Моя бабушка Нина, пока была жива, очень ругала меня за то, что много работаю. «Нашла бы себе нормальное место, чтобы с 9 до 18, и не напрягаться». Ей казалось, что счастье – это не напрягаться, не работать на износ. Мой ребёнок слышит обратное: работай, только в этом есть какое-то подобие гармонии. Таких, как я, много. Мы живём так, чтобы не повторять ошибок старших: наши дети свободны с горшка, и, кажется, ответственность, привитая с детства, должна помочь в будущем. Хочется верить, что если бы у нас сейчас был выбор, как тогда у бабушек и дедушек, мам и пап в середине 90-х, мы бы смотрели в сторону самого либерального, культурного и интеллигентного из возможных реформаторов.
Хочется верить, пока не откроешь комменты на Facebook. В понедельник я поставила на аватар молнию с обложки «Aladdin Sane», потому что явственно почувствовала, как музыка становится ближе и больше и как Боуи уходит в эти свои песни. Пришел коммент: «А кто это?» От типичного белоруса-погребника, доказывающего окружающим, что современному человеку не стыдно не знать, кто такой Дэвид Боуи. Мне казалось, уничижительная форма применима только к своим же, белорусам, которые лишний раз не пиарятся. «Кто такой Сергей Пукст? Артур Клинов – а кто это?» Но нет, здесь другое – искренняя бравада собственным невежеством.

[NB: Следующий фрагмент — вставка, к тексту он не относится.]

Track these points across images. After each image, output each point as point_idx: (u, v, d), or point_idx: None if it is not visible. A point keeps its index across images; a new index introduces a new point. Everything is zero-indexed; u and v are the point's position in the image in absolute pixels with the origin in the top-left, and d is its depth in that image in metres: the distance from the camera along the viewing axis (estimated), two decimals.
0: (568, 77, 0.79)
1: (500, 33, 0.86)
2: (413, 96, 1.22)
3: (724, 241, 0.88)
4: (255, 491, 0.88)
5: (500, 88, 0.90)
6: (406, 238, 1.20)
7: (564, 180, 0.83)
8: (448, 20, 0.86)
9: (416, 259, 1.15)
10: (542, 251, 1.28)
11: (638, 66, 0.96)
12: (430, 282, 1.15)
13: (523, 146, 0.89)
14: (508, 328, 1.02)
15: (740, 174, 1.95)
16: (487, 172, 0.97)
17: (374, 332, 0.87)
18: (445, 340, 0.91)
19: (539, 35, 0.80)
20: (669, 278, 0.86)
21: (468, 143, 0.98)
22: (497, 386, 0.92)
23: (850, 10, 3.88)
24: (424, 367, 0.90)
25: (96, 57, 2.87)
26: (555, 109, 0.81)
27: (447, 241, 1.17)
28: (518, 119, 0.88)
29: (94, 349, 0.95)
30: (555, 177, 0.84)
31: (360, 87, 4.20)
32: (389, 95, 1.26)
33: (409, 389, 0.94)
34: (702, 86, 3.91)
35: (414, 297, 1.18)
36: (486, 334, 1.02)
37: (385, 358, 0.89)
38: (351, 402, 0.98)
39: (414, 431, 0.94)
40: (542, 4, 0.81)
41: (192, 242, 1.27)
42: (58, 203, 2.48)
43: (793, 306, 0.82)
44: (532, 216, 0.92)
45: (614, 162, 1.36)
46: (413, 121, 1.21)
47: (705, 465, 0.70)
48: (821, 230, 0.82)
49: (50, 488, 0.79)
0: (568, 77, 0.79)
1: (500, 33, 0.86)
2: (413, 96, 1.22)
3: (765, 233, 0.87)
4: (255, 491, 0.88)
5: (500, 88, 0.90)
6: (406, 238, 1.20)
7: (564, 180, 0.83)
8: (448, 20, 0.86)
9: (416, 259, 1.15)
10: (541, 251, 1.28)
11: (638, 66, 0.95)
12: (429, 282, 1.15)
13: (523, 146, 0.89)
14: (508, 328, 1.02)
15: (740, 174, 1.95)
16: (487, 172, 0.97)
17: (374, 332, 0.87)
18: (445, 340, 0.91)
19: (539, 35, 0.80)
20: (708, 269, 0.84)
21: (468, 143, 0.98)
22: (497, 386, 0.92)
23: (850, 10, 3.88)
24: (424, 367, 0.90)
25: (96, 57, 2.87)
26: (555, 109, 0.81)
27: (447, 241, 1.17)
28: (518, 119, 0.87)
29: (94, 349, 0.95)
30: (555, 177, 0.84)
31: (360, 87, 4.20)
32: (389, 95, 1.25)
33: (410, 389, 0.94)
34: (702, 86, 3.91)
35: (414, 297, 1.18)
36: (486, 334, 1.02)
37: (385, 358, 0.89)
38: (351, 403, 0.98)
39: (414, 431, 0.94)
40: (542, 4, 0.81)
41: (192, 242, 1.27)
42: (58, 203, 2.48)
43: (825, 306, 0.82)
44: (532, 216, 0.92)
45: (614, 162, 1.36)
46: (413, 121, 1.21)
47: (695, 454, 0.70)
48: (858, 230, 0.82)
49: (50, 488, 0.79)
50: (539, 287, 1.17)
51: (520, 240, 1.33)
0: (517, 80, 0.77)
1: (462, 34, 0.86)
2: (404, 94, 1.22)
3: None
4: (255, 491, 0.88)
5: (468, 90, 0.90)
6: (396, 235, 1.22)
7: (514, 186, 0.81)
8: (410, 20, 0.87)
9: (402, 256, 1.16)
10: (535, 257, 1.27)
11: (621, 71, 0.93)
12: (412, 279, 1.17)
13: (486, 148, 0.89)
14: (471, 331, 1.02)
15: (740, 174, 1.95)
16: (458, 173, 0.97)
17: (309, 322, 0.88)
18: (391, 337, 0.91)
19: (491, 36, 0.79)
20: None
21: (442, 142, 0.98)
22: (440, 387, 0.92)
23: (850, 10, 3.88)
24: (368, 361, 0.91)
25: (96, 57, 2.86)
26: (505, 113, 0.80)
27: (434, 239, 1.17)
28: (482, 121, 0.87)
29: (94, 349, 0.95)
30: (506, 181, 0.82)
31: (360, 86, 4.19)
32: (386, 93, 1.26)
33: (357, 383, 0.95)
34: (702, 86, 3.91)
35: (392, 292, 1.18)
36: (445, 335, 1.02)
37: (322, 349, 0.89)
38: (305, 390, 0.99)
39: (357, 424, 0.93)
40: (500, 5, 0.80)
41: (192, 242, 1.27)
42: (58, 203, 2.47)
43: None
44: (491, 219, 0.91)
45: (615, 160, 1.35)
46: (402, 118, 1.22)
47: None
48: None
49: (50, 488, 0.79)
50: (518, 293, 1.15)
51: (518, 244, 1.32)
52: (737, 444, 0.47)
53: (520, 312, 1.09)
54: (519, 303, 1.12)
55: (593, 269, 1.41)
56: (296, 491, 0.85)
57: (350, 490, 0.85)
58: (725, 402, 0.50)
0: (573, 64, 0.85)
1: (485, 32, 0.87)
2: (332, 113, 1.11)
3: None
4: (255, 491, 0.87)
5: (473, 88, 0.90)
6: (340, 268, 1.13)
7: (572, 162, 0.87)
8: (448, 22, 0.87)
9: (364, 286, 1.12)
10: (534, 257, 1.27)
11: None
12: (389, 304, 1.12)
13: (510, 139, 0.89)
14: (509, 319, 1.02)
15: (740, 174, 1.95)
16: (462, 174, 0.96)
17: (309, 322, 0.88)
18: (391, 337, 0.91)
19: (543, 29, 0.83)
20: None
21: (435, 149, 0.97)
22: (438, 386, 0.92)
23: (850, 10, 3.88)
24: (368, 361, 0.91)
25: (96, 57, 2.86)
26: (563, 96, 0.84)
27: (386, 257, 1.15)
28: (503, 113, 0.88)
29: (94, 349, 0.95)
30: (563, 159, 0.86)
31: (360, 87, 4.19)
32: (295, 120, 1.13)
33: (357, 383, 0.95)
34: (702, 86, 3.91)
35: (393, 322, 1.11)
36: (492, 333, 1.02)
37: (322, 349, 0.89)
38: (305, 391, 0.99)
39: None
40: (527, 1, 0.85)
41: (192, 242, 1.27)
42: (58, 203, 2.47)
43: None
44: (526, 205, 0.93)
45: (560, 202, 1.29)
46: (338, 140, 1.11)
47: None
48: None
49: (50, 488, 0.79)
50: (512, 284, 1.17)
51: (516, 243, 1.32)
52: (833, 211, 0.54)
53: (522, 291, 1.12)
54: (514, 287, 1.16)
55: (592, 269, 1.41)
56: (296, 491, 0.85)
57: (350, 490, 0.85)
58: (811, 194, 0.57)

Почему невежды упорствуют? Их не мучает кризис фантазии и та мысль, что ты, ленивая свинья, за последние годы не сделал ничего полезного. Ни для себя, ни для собственной девушки или жены, ни для работодателя, который платит тебе зарплату. Хотя лично мне всегда проще представить себе не самого человека, а его маму – добрую простую белорусскую тетушку, которая подтирала сыну сопли до сорока, потому что помнит его в пеленках и боится, что он оттуда вылезет и расшибет коленку.
Почему мама белоруса не научит его быть мужиком? Это такая любовь или дикая трусость?
Наверное, боязнь того, что дети уйдут жить своей жизнью, а родители останутся стареть одни, а ведь старость у тех, кто выбрал Лукашенко или любит Путина, ужасна. Как итог – молодое инфантильное робкое поколение, которое знает Солодуху, Михалка и Тарантино – остальное их внимания не заслуживает.
А еще эти люди страшно боятся рисунков на стене. Они видят «ангела смерти» в мурале на Воронянского и зашторивают окна. Главной жалобщице Анастасии Еремеевой 24 года – это ведь самый расцвет, возраст музыки, любви, жизни, экспериментов. Вместо всего этого девушка пишет петиции и жалуется в Мингорсиполком, где сидят такие же трусы: несмотря на то, что изначально арт-проект Urban Myths был согласован с властями (иначе художникам бы не разрешили рисовать), сегодня в сеть вывалили бумагу о том, что Минский городской художественно-экспертный совет по монументальному искусству «не рассматривал эскизный проект и авторскую концепцию граффити на доме №13, к.1 по улице Воронянского», а потому принято решение «удалить либо изменить образное решение» мурала.
«Будь трусом» – хорошую песню записали про них юниоры, правда? Наверное, ребятам из группы «Час Лайна» так же, как и мне сейчас, обидно, что родители и деды оставили их с Лукашенко, а сами ушли…
Кажется, люди на Воронянского думают: как только им закрасят ангела смерти, они будут жить вечно. Вот глупые. Умрут точно так же, оставив своих детей в глубокой обиде на то, что теперь придётся разбираться самостоятельно: дрожать в страхе смерти или благодарить каждый прожитый день за счастье узнать новое.
Я бы, пока не поздно, сделала футболки с человеком без лица, магниты, детские тетради, сувенирку – все, что угодно, чтобы как можно чаще напомнить о том, что ни память, ни творческую мысль стереть с лица Минска невозможно.